O general Gonçalves Dias não pode servir de bode expiatório do Governo, que não se preparou para reagir a um golpe de Estado, nem pode servir de instrumento para os golpistas, que apoiados por uma boa parte do empresariado “lumpen” do país – que rezava por um golpe de Estado junto com uma boa parte da população pobre do país – atiçaram e custearam os sociopatas que entendem que a terra é plana, o Palácio é terra de “Mãe Joana” e que Deus é um bolsomito, atento aos seus delírios de grandeza. Que a lei lhe caia em suas cabeças cheias de tormentos e que as penas não lhe sejam leves!

O mais importante – todavia – daquele 8 de janeiro foi que o golpe fracassou. Mas não “pela capacidade de resistência do povo brasileiro”, como chegaram a dizer muitos adeptos da mística existência de uma “fé democrática” no espírito do povo, que aliás se mostra cada vez mais inerte face às promessas não cumpridas pela democracia liberal. O golpe fracassou porque as Forças Armadas, na sua maioria profissionalizadas, não se lançaram na aventura golpista. Alguns porque não tinham unidade em torno de um “chefe”, outros porque efetivamente não querem mais golpes de Estado, outros – ainda – por respeito às normas de hierarquia que regem a instituição. E outros, talvez, que podem até aceitar um regime autoritário, mas não nos níveis de delinquência de um governo tão brutalmente inepto e cretino como foi o de Jair Bolsonaro.

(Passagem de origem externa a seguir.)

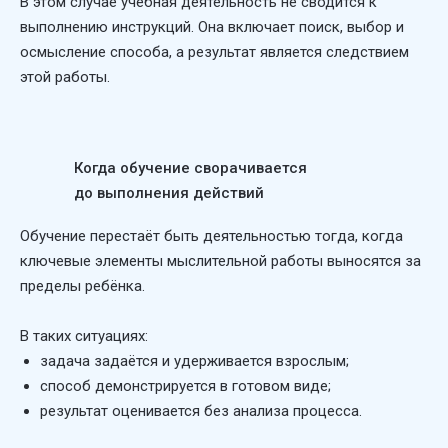
В этом случае учебная деятельность не сводится к
выполнению инструкций. Она включает поиск, выбор и
осмысление способа, а результат является следствием
этой работы.
Когда обучение сворачивается
до выполнения действий
Обучение перестаёт быть деятельностью тогда, когда
ключевые элементы мыслительной работы выносятся за
пределы ребёнка.
В таких ситуациях:
задача задаётся и удерживается взрослым;
способ демонстрируется в готовом виде;
результат оценивается без анализа процесса.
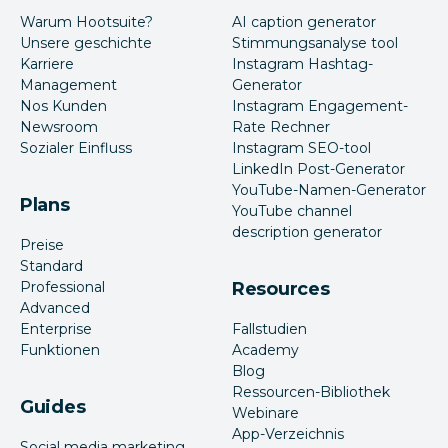
Warum Hootsuite?
AI caption generator
Unsere geschichte
Stimmungsanalyse tool
Karriere
Instagram Hashtag-
Management
Generator
Nos Kunden
Instagram Engagement-
Newsroom
Rate Rechner
Sozialer Einfluss
Instagram SEO-tool
LinkedIn Post-Generator
YouTube-Namen-Generator
Plans
YouTube channel
description generator
Preise
Standard
Professional
Resources
Advanced
Enterprise
Fallstudien
Funktionen
Academy
Blog
Ressourcen-Bibliothek
Guides
Webinare
App-Verzeichnis
Social media marketing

O lado bom da tentativa do golpe é a possibilidade de um pacto político de longa duração no país e, portanto, a possibilidade, que as nossas Forças Armadas descubram que mais além da Guerra Fria, no mundo multipolar de hoje, a guerra mais digna que elas podem travar está muito longe daquela visão salvacionista dos anos 1970. Esta visão certamente ainda tem adeptos dentro das instituições da República e levou, quem sabe uma boa parte delas, a ver com bons olhos um capitão sociopata poder chamar o Exército Nacional de “meu Exército”, humilhando a vocação dele ser um Exército da Nação, que seria perdida no contexto de um golpe de Estado mortal contra a soberania popular.

Sustento que aquilo que não ocorreu – um golpe de Estado que faliu – é mais importante para o futuro dos governos democráticos do país do que o desvendamento das motivações imediatas do golpismo. A busca dos culpados, agora, é função do sistema de Justiça e a busca dos novos caminhos, para que isto jamais se repita, é de todos os democratas e, particularmente, da esquerda que se supõe esteja em parte influenciando o governo. O arcabouço fiscal, a luta para derrotar a fome e a pobreza extrema, uma política externa de dignidade e soberania começaram bem o governo Lula

E estes novos caminhos devem partir da compreensão que a nossa segurança interna e externa estão vinculadas, mais do que nunca e para sempre. No que concerne à segurança do Estado brasileiro – na sua dimensão interna e externa – a guerra híbrida terminou por fundi-las sem volta. E sem dúvida o 8 de janeiro é muito cristalino sobre isso: a falência do golpe foi a vitória da virtude e este tempo, que agora se abre, pode acalentar uma democracia renovada, que recoloque a esperança que a solidariedade, a igualdade e a justiça, ainda tem lugar no coração de uma ampla maioria do povo brasileiro.

*Tarso Genro foi governador do estado do Rio Grande do Sul, prefeito de Porto Alegre, ministro da Justiça, ministro da Educação e ministro das Relações Institucionais do Brasil. Autor, entre outros livros, de Utopia possível (Artes & Ofícios).